EXERCISE AIM
Among the entries below, find the lines with "optical" and copy them.

======

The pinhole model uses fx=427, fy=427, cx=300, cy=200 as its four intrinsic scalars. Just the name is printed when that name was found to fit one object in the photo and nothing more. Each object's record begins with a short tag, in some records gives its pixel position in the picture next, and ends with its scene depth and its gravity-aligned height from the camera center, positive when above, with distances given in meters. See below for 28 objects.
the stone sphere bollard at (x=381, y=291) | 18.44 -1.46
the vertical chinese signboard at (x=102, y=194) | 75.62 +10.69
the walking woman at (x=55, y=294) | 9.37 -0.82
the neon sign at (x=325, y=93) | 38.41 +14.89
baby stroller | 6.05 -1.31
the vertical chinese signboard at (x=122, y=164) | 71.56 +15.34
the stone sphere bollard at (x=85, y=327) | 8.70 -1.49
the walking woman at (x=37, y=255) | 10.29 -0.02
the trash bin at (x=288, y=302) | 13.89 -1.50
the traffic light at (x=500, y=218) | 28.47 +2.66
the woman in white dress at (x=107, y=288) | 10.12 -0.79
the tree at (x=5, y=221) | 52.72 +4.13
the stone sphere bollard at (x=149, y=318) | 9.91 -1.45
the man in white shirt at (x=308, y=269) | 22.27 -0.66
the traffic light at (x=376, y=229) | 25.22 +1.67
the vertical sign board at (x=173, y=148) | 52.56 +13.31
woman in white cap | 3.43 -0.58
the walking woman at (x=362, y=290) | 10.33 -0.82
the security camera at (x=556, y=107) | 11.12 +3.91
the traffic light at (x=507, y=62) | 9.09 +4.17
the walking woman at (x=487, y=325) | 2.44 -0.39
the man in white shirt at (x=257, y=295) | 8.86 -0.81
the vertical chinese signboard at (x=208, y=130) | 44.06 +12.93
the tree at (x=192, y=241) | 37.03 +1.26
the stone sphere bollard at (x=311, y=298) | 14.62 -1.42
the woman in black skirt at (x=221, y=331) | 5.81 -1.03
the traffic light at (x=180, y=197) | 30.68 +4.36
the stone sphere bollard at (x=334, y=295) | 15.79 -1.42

======

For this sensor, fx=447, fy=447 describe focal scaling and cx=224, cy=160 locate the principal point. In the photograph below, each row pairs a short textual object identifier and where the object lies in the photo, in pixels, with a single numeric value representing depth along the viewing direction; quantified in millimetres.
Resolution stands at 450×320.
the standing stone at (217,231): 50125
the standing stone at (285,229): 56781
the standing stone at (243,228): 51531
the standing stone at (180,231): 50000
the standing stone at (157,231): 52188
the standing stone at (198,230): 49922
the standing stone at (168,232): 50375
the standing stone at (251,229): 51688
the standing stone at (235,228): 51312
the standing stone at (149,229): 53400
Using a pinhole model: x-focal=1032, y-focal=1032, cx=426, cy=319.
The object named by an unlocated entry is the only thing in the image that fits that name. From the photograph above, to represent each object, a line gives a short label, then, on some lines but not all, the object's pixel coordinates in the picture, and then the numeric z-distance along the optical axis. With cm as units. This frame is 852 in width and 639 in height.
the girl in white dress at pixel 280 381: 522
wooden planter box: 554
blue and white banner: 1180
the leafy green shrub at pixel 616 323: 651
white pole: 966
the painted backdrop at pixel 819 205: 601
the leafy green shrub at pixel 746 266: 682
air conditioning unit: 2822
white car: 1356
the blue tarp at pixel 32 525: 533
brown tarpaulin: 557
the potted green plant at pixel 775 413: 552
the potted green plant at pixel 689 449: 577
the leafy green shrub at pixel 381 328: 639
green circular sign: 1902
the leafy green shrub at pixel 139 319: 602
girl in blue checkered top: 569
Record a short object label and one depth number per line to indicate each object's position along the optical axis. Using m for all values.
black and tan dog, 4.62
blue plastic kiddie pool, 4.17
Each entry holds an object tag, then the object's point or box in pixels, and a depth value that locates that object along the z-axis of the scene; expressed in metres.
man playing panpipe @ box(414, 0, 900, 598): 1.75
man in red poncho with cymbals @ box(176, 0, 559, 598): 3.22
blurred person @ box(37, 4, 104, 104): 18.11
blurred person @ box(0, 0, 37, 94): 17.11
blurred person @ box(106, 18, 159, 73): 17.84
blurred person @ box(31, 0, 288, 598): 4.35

======

SOLVED PROBLEM
The object named by an unlocated entry is the only thing in the image that fits that name. From the photograph above, to represent each object, a line gives a short label, then, on some lines but not all, the object's pixel coordinates in the picture, and then the numeric z-distance along the optical axis. With cm as units. This frame is 852 in width and 639 in height.
Record a short object label and one depth number per line to indicate each object's position along the optical axis. Using m for all values.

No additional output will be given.